Car's electrical system probably draws 20-30A depending on accessories running.
We're running about the same amplifier power...
I guess I'm not convincing you that the power requirements of music do not approach the maximum current the amps are CAPABLE of drawing...
It's about a third. Assuming your amps CAN draw around 170A with full volume tones, they'll draw no more than a third of that with full volume music (55-60A).
A few months ago my original 110A alt died on me. Took the broken alt to an auto electric shop for possible repair. They said it was torched, not worth rebuilding and that I'd be better off just getting a new one. I explained my sound system to tech and he said to bring it by when I get the new one in and they'd measure my current draw.
At the time I was running my 1000w sub amp and 180x2 component amp. Both under-rated, but DMM set for rated power (1360 rms).
With Bass Mekanik v5.0 track #10 at full volume I watched the clamp meter vary from 30-65A. V stayed 12.8-13.5 and that was with a weakened battery.
Still all off a reman. 110A.
I've since replaced my 360w component amp with a 500w amp (actually 720, gain limited to 500). Still running fine.

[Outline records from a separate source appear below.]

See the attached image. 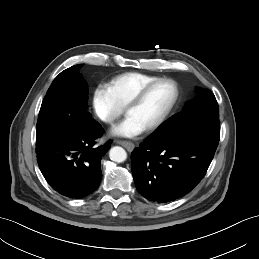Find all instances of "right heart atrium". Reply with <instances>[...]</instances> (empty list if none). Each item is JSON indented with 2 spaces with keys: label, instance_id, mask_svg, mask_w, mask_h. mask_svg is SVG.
Listing matches in <instances>:
<instances>
[{
  "label": "right heart atrium",
  "instance_id": "1",
  "mask_svg": "<svg viewBox=\"0 0 259 259\" xmlns=\"http://www.w3.org/2000/svg\"><path fill=\"white\" fill-rule=\"evenodd\" d=\"M92 106L95 115L102 122L112 124L123 113L105 86L99 85L93 91Z\"/></svg>",
  "mask_w": 259,
  "mask_h": 259
}]
</instances>
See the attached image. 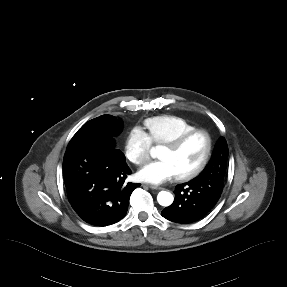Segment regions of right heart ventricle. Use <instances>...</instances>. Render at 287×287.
Here are the masks:
<instances>
[{
  "label": "right heart ventricle",
  "mask_w": 287,
  "mask_h": 287,
  "mask_svg": "<svg viewBox=\"0 0 287 287\" xmlns=\"http://www.w3.org/2000/svg\"><path fill=\"white\" fill-rule=\"evenodd\" d=\"M146 135L151 143L165 145L196 127L185 117L177 115H158L144 121Z\"/></svg>",
  "instance_id": "e07e8e85"
}]
</instances>
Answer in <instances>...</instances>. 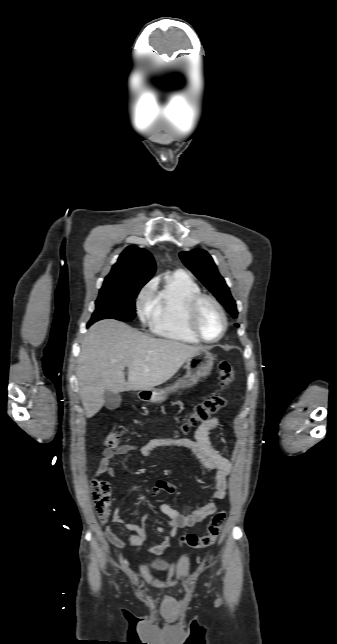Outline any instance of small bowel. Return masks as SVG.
<instances>
[{
	"instance_id": "c3829d8e",
	"label": "small bowel",
	"mask_w": 337,
	"mask_h": 644,
	"mask_svg": "<svg viewBox=\"0 0 337 644\" xmlns=\"http://www.w3.org/2000/svg\"><path fill=\"white\" fill-rule=\"evenodd\" d=\"M218 423L219 421L216 417H212L202 423L195 432L194 440H151L140 446L134 444H122L114 450L105 449L103 451V456L97 472L98 476L105 473L114 474L115 469L112 464V460L117 456L137 451L140 456L147 457L156 448L167 445H175L189 449L205 469L212 471L215 474L213 490L189 513L178 510L169 504H162L159 507V511L168 518L167 527L169 529V533L160 543L148 549L149 554L159 555L163 553L169 548L171 539L175 537L178 529L193 527L197 523L202 522L208 516L215 513L218 504L226 497L228 478L232 470V463L230 460L219 454V452L212 446L209 438L210 432L218 426ZM176 489V485L173 482L159 480L152 488L151 494L155 495L163 492L173 494L176 492ZM149 515L150 513L148 511L143 513L141 516L142 523L149 517ZM112 520L115 523L123 524L127 530L131 531L132 534L129 537L131 546L139 547L145 540H147L148 535L144 525L142 523L133 524L124 522L119 508L115 509ZM158 531L163 532L164 528L159 527ZM104 535L106 539L115 546L123 547L125 545L124 539L117 535L110 527L105 528Z\"/></svg>"
}]
</instances>
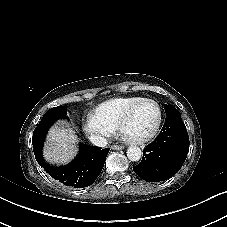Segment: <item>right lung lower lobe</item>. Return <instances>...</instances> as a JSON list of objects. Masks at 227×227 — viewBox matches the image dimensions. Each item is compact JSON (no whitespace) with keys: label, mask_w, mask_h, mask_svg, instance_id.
<instances>
[{"label":"right lung lower lobe","mask_w":227,"mask_h":227,"mask_svg":"<svg viewBox=\"0 0 227 227\" xmlns=\"http://www.w3.org/2000/svg\"><path fill=\"white\" fill-rule=\"evenodd\" d=\"M50 125L37 126L32 137L33 151L38 164L55 180L73 188H84L94 183L104 166L109 148L82 145L77 157L68 165L54 167L42 157V146Z\"/></svg>","instance_id":"right-lung-lower-lobe-1"}]
</instances>
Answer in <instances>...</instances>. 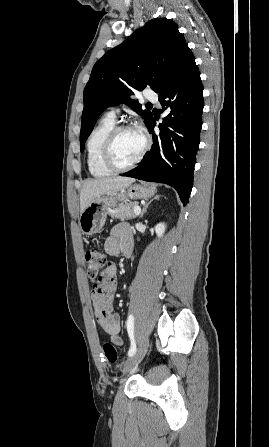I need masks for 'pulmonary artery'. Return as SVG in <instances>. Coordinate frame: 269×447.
Returning <instances> with one entry per match:
<instances>
[{
	"label": "pulmonary artery",
	"mask_w": 269,
	"mask_h": 447,
	"mask_svg": "<svg viewBox=\"0 0 269 447\" xmlns=\"http://www.w3.org/2000/svg\"><path fill=\"white\" fill-rule=\"evenodd\" d=\"M146 99L156 100L157 91L156 90H146L144 93ZM119 112L118 108L110 107L106 113V115L110 118L116 119L117 113Z\"/></svg>",
	"instance_id": "e3ab8cb5"
}]
</instances>
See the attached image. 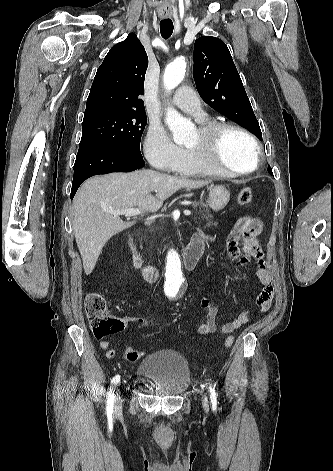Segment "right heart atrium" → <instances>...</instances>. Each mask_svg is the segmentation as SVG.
<instances>
[{
	"label": "right heart atrium",
	"mask_w": 333,
	"mask_h": 471,
	"mask_svg": "<svg viewBox=\"0 0 333 471\" xmlns=\"http://www.w3.org/2000/svg\"><path fill=\"white\" fill-rule=\"evenodd\" d=\"M143 149L149 163L166 172L173 171L184 155V149L175 144L166 131L156 124L149 126Z\"/></svg>",
	"instance_id": "obj_1"
}]
</instances>
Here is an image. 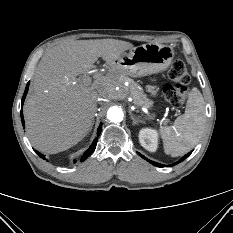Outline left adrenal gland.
Listing matches in <instances>:
<instances>
[{
    "mask_svg": "<svg viewBox=\"0 0 233 233\" xmlns=\"http://www.w3.org/2000/svg\"><path fill=\"white\" fill-rule=\"evenodd\" d=\"M130 118L133 122V125H137L139 122H142L139 118H136L131 111H129Z\"/></svg>",
    "mask_w": 233,
    "mask_h": 233,
    "instance_id": "obj_1",
    "label": "left adrenal gland"
}]
</instances>
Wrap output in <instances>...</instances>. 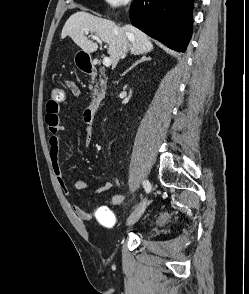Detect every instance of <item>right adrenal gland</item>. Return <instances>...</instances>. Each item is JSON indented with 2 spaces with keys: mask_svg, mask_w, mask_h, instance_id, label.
<instances>
[{
  "mask_svg": "<svg viewBox=\"0 0 249 294\" xmlns=\"http://www.w3.org/2000/svg\"><path fill=\"white\" fill-rule=\"evenodd\" d=\"M151 58L150 57H146V56H142L139 60H137L135 63H133V65H131V67H129L125 73H127L128 71H130L131 69H133L136 65H138L139 63H142L144 61H150Z\"/></svg>",
  "mask_w": 249,
  "mask_h": 294,
  "instance_id": "1",
  "label": "right adrenal gland"
}]
</instances>
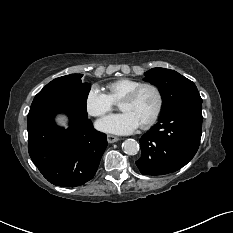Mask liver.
<instances>
[{
    "mask_svg": "<svg viewBox=\"0 0 233 233\" xmlns=\"http://www.w3.org/2000/svg\"><path fill=\"white\" fill-rule=\"evenodd\" d=\"M55 123L60 126L67 128L68 127V117L65 114H58L54 118Z\"/></svg>",
    "mask_w": 233,
    "mask_h": 233,
    "instance_id": "liver-1",
    "label": "liver"
}]
</instances>
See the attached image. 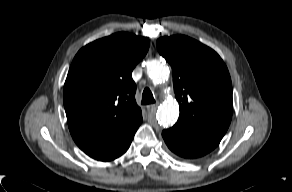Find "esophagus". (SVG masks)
Segmentation results:
<instances>
[{
	"label": "esophagus",
	"mask_w": 292,
	"mask_h": 192,
	"mask_svg": "<svg viewBox=\"0 0 292 192\" xmlns=\"http://www.w3.org/2000/svg\"><path fill=\"white\" fill-rule=\"evenodd\" d=\"M159 103L151 104L147 106L148 111H155Z\"/></svg>",
	"instance_id": "34e87169"
}]
</instances>
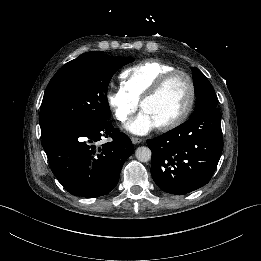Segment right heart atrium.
<instances>
[{"instance_id":"d8ad5b80","label":"right heart atrium","mask_w":261,"mask_h":261,"mask_svg":"<svg viewBox=\"0 0 261 261\" xmlns=\"http://www.w3.org/2000/svg\"><path fill=\"white\" fill-rule=\"evenodd\" d=\"M106 101L115 118L122 124H127L139 107V102L132 99L121 88L108 91Z\"/></svg>"}]
</instances>
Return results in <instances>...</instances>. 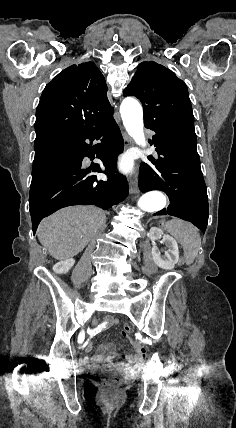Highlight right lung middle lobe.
Returning a JSON list of instances; mask_svg holds the SVG:
<instances>
[{
	"label": "right lung middle lobe",
	"mask_w": 236,
	"mask_h": 428,
	"mask_svg": "<svg viewBox=\"0 0 236 428\" xmlns=\"http://www.w3.org/2000/svg\"><path fill=\"white\" fill-rule=\"evenodd\" d=\"M47 146H48L47 142L38 143V144L35 143V153L45 149Z\"/></svg>",
	"instance_id": "right-lung-middle-lobe-1"
}]
</instances>
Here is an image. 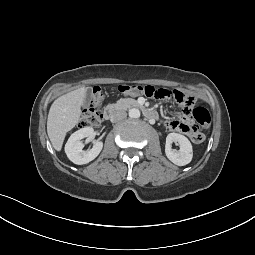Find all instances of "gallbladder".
<instances>
[{"instance_id": "obj_1", "label": "gallbladder", "mask_w": 255, "mask_h": 255, "mask_svg": "<svg viewBox=\"0 0 255 255\" xmlns=\"http://www.w3.org/2000/svg\"><path fill=\"white\" fill-rule=\"evenodd\" d=\"M91 95H92V92L90 90H87L86 93H85V99H84L83 105L88 104V102L91 98Z\"/></svg>"}]
</instances>
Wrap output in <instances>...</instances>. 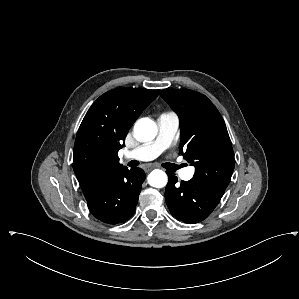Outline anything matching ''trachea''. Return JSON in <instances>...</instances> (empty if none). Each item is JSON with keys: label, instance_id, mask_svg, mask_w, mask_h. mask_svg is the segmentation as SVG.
Segmentation results:
<instances>
[{"label": "trachea", "instance_id": "trachea-1", "mask_svg": "<svg viewBox=\"0 0 299 299\" xmlns=\"http://www.w3.org/2000/svg\"><path fill=\"white\" fill-rule=\"evenodd\" d=\"M130 167H135V166H138L139 165V162L138 161H135V160H132L129 162L128 164ZM176 167H179V166H176Z\"/></svg>", "mask_w": 299, "mask_h": 299}]
</instances>
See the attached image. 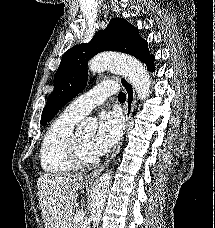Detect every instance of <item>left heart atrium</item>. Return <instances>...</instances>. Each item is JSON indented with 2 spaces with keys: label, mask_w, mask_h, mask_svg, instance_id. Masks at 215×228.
Listing matches in <instances>:
<instances>
[{
  "label": "left heart atrium",
  "mask_w": 215,
  "mask_h": 228,
  "mask_svg": "<svg viewBox=\"0 0 215 228\" xmlns=\"http://www.w3.org/2000/svg\"><path fill=\"white\" fill-rule=\"evenodd\" d=\"M123 131L121 117L115 112H104L99 116V126L92 142L96 156L110 150L120 139Z\"/></svg>",
  "instance_id": "left-heart-atrium-1"
}]
</instances>
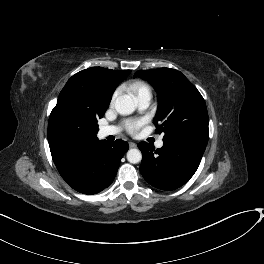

The way a friend, who is ASE certified, explained it to me is that your system is limited by the alternator and after it powers the cars electrical systems, the remaining power is split up to power amplifiers.
Basically, yes.
However, it's not like once the alt reaches its maximum output things just stop. Your battery is sitting there capable of producing a few hundred amps at 12.5-12.8v for several seconds at a time. As long as your alt can handle most of the load your battery will not have a problem picking up the slack for some of the peak demands.
Nothing wrong with getting a big alt if you want one, but you are no where near NEEDING one, especially if you have the 130A.
There are 200A's and 220A's on ebay for $200-250 from DB electric which is a pretty respected company - I've dealt with them myself.